In spite of my mother and father's strong words of encouragement early on that I pick Manuel Roxas III, I still took days and days to ponder long and hard. Any other election without this much pressure and I would probably abstain, having learned my lesson from back in 2010 when I voted for Gibo Teodoro who turned out to be an Arroyo crony that opposed the RH Bill. My consolation was that he lost but I can't help but pound on my noggin a bit for picking him without knowing much about him, just because my maternal family prescribed it. This Sunday, it's a different story. It's not that I strongly want Mar Roxas as the next president; it's that I dread the idea of Rodrigo Duterte rising to power. I have visited places where murder is an everyday occurrence. I have been to countries where living in fear of the military and police is the norm. I don't want the Philippines to be that way. Not this year, not ever!
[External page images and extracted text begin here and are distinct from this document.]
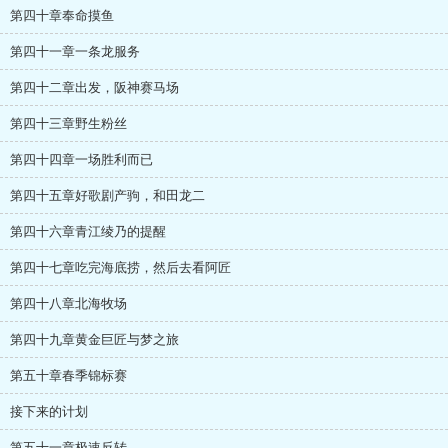
第四十章奉命摸鱼
第四十一章一条龙服务
第四十二章出发，阪神赛马场
第四十三章野生粉丝
第四十四章一场胜利而已
第四十五章好歌剧产驹，和田龙二
第四十六章青江绫乃的提醒
第四十七章吃完海底捞，然后去看阿匠
第四十八章北海牧场
第四十九章黄金巨匠与梦之旅
第五十章春季锦标赛
接下来的计划
第五十一章极速反转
For a moment, let's disregard the fact that his real name is Manuel and pretend it's just Mar. In Spanish, "mar" means "sea" and "roxas" is an ancient spelling of "rojas," the feminine form of "rojos," plural for "rojo," which means "red." I am voting for a man whose name means "Red Sea," not thinking of a bloodbath, but a body of water that I, a drudge, must traverse to reach the promised land and be freed from vassalage, just as the Hebrews did thousands of years ago when they left Egypt. He isn't the promised land. He will merely help us but we don't have Moses so we're going to have to do our part. We must row or swim as hard as we can if we are to get what we want. This man has neither messianic promises nor deluded predictions. All he said was he would help and he would do it in a civil and decent way. And we know it won't be easy. But at least, instead of perishing over a few rectifiable mistakes, the vast majority of us have hope of being alive to see whatever fruits our labour might bear.